These Day of the Dead poems, known as Calaveritas, embody the wit and sense of humor Mexicans are known for, and the world surely could use far more of that.
If there ever were two characteristics with which most Mexicans would describe their culture, it’d be wit and creativity. Mexicans pride themselves on being humorously ingenious, and history tends to agree with the sentiment. There are many traditions, quirks, and general idiosyncrasies in Mexican society that keep enchanting the world for their peculiar charm. One among many such examples is the literary calaverita—irreverent verses (or poems) that tackle death with irony, satire, and just plain good humor.
Oh how clumsy was my neighbor
Who did try so very hard,
She was doing me a favor
When Death dealt her grievous card.
Yes, too clumsy was my neighbor,
But she tried so very hard
‘Till she met the First Engraver
(Left the car, of that I’m glad.)
—Example of a calaverita
Calaverita means “little skull,” and it refers to the images often associated with the production of these day of the dead poems: animated human skeletons depicted in humorous ways. Think of something like a Dapper Skeleton.

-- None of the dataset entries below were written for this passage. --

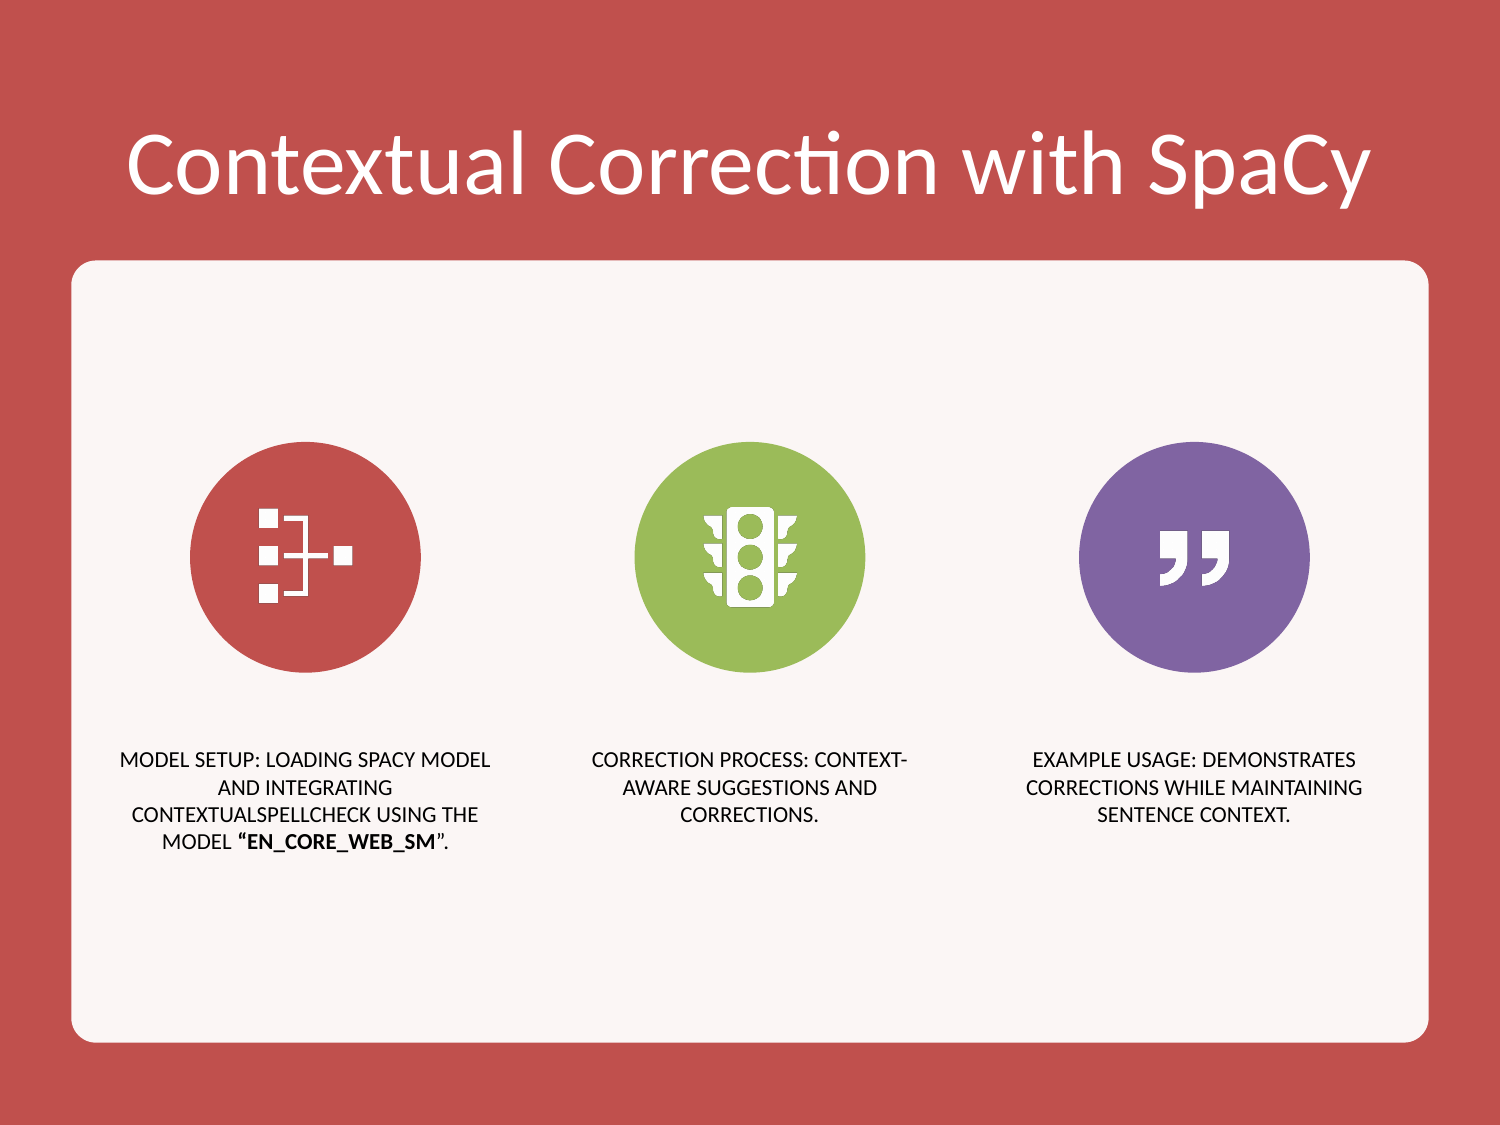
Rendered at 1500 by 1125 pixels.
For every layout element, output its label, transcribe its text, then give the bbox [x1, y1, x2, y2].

title Contextual Correction with SpaCy [103, 75, 1397, 241]
text_box [69, 258, 1431, 1045]
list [102, 295, 1398, 1010]
text_box [0, 0, 1500, 1125]
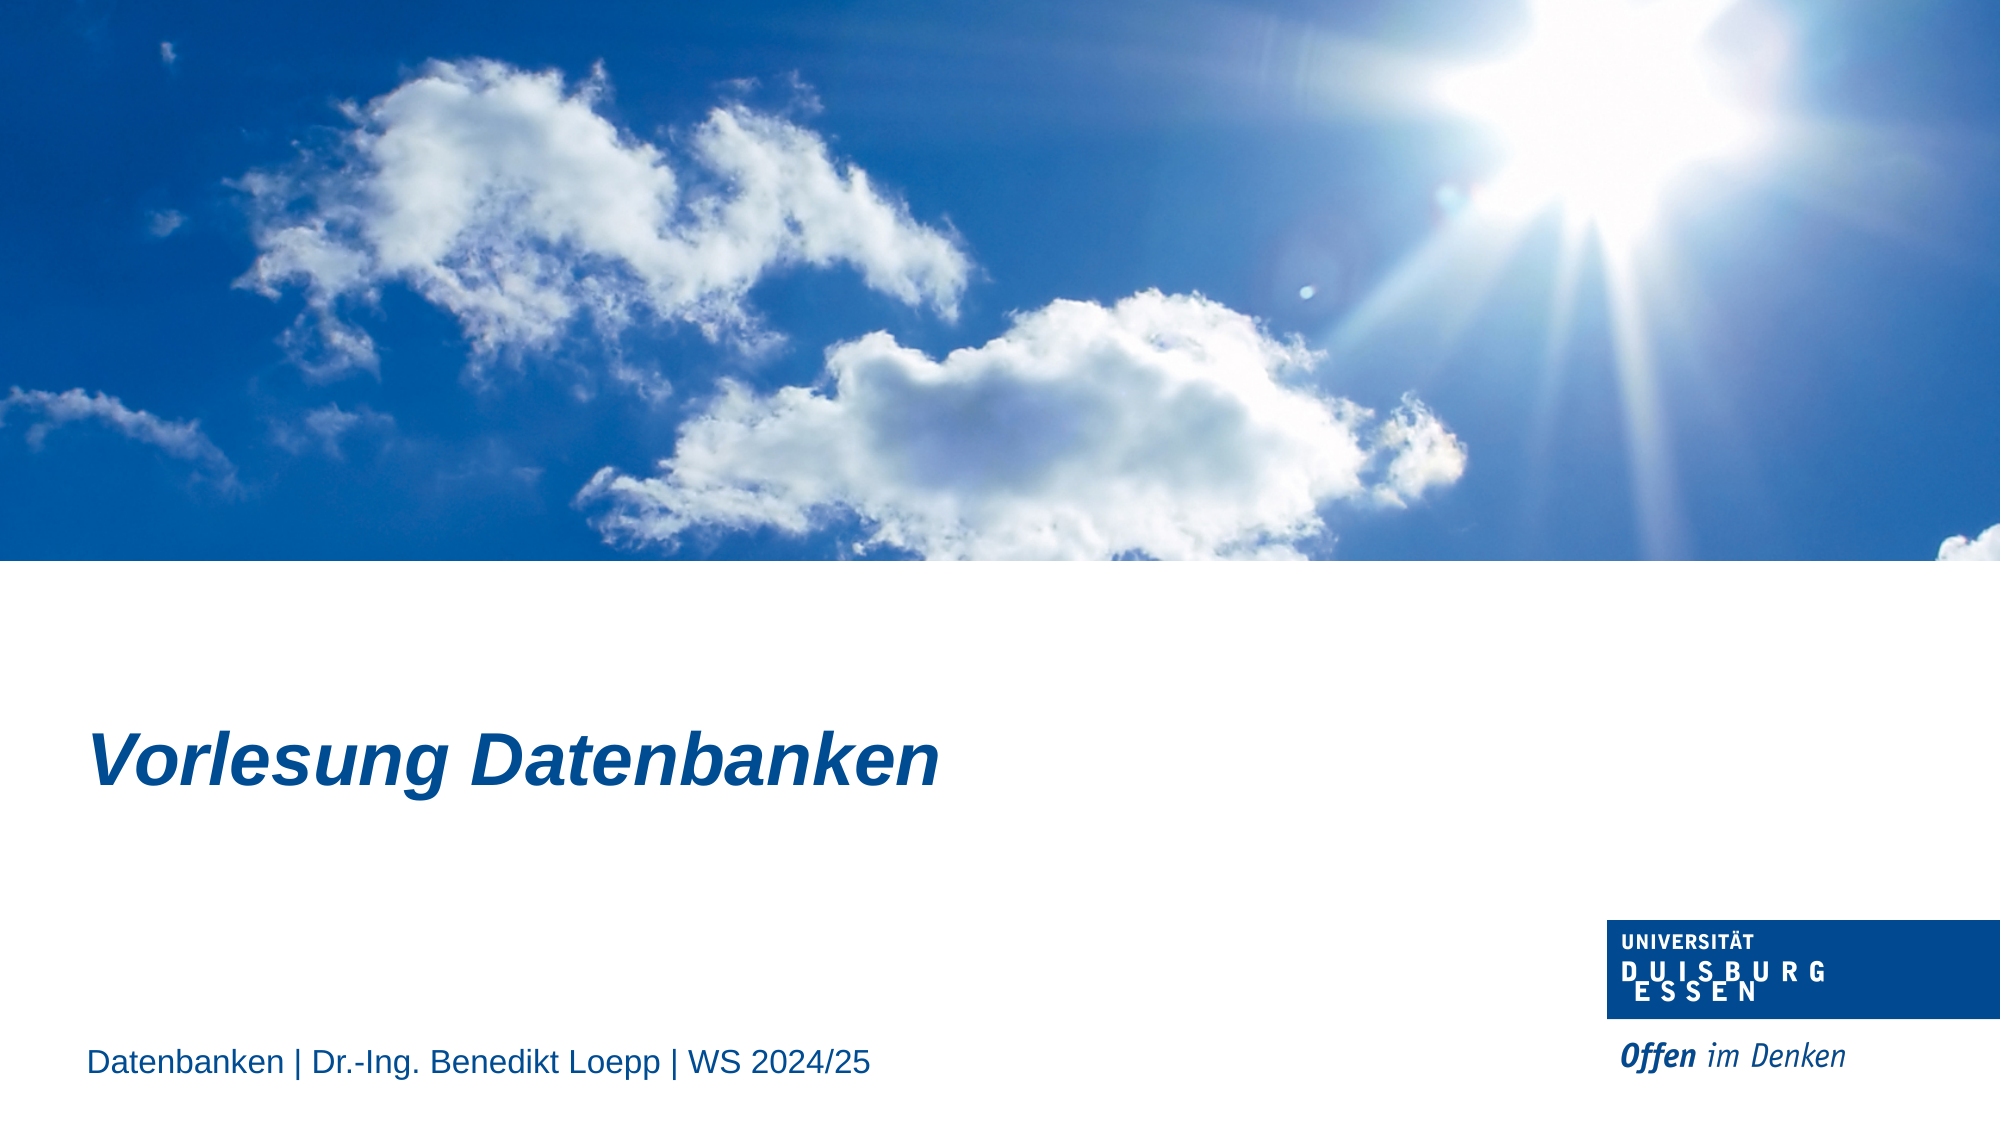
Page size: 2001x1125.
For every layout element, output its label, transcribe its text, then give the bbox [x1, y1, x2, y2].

list Datenbanken | Dr.-Ing. Benedikt Loepp | WS 2024/25 [86, 1039, 1276, 1071]
picture [1607, 920, 2000, 1074]
picture [0, 0, 2000, 561]
list Vorlesung Datenbanken [86, 710, 1276, 789]
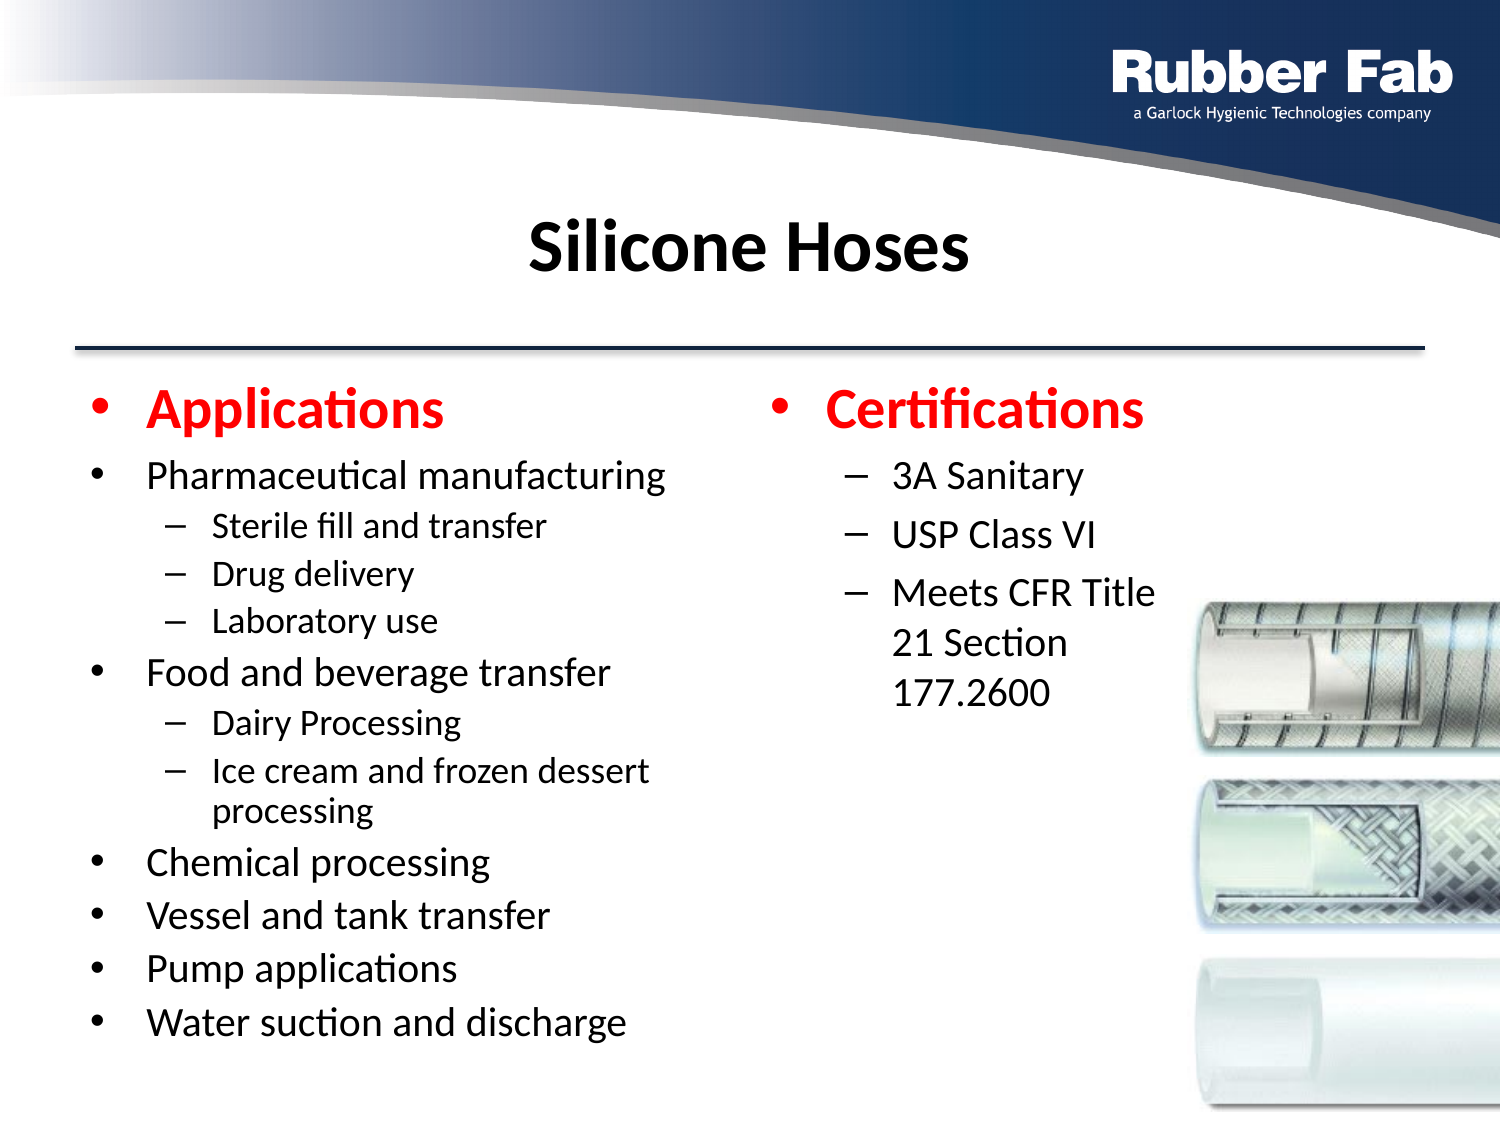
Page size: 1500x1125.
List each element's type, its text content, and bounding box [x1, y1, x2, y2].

In fact, the very model and prototype of the calaveritas image represents what can very well be the Dapper Skeleton of a female skull dressed in rather fancy attire, originally intended to mock Mexican aristocrats who tried too hard to adopt European customs. The character, La Calavera Catrina, was created by José Guadalupe Posada in the early 20th century and was later baptized (and popularized) by famed muralist Diego Rivera in his 1947 mural Sueño de una Tarde Dominical en la Alameda Central (Dream of a Sunday Afternoon along Central Alameda.)
(Original engraved image by José Guadalupe Posada, 1913)
The exact origins of the calaveritas are unclear, but most agree they were born as a form of political and social criticism (through the use of humor and satire) that may have derived from the Middle Ages’ Dance Macabre (Dance of Death), an artistic genre which, by means of allegorical representations, was meant to remind people of the universality of death.
(The Danse Macabre)
Due to their critical and mocking nature—and since they were generally used to ridicule powerful characters and members of the government—literary calaveritas were often censored up to the nineteenth century. And while the first known and fully recognizable instance of the genre was published in 1849 on a socialist newspaper in Guadalajara, it would take several more decades before the custom was consolidated during the Mexican Revolution (a period of intense political upheaval.)
Today, these poems are mostly composed to celebrate [and be recited on] Day of the Dead with humorous creativity. They mix life and death freely and as such their drawings often depict dead and living characters as skeletons which feature the person's trademark physical attributes. Additionally, many calaveritas are dedicated to deceased family members and friends as a way to commemorate them and celebrate their life, typically expressing what perhaps wouldn’t have been said while they lived.
(Sueño de una Tarde Dominical en la Alameda Central, Diego Rivera, 1947. Featuring "The Calavera Catrina")
Composition of calaveritas is a common literary exercise for children in schools throughout Mexico. It’s a great writing challenge to sharpen poetic skills, whether you’re an established writer or an interested enthusiast. Here’s one example.
“Take a shot, foolish Death!”
Said Pedro Jiménez The Tall
As he told all he met
Thinking everyone else was so small.
So dumb was Pedro The Tall
That even after he died
He’d fight in another world’s brawl
With foolish skeleton pride
Wanna take a shot at creating your own calaverita? Just think of someone, either dead or alive, who you want the poem to be about. Tell a funny story about the character: irony works best, but dark humor is welcomed as well. Take care with the number of syllables for each verse: you can use as many as you like, but be consistent. (A good starting point would be to make verses of 4 lines, with about 6 syllables each.) Remember to rhyme each line’s final word. Think of the poem, even with its ironic twist, as a way to honor your character (poke fun, but mean well.)
Calaveritas are ultimately a way to symbolically reunite the living with the dead and to remind us of the fragility of life itself. These poems can represent the best (and funniest) of Mexican culture and they sure bring an interesting dimension to the Day of the Dead festivities. The world could certainly use more calaveritas.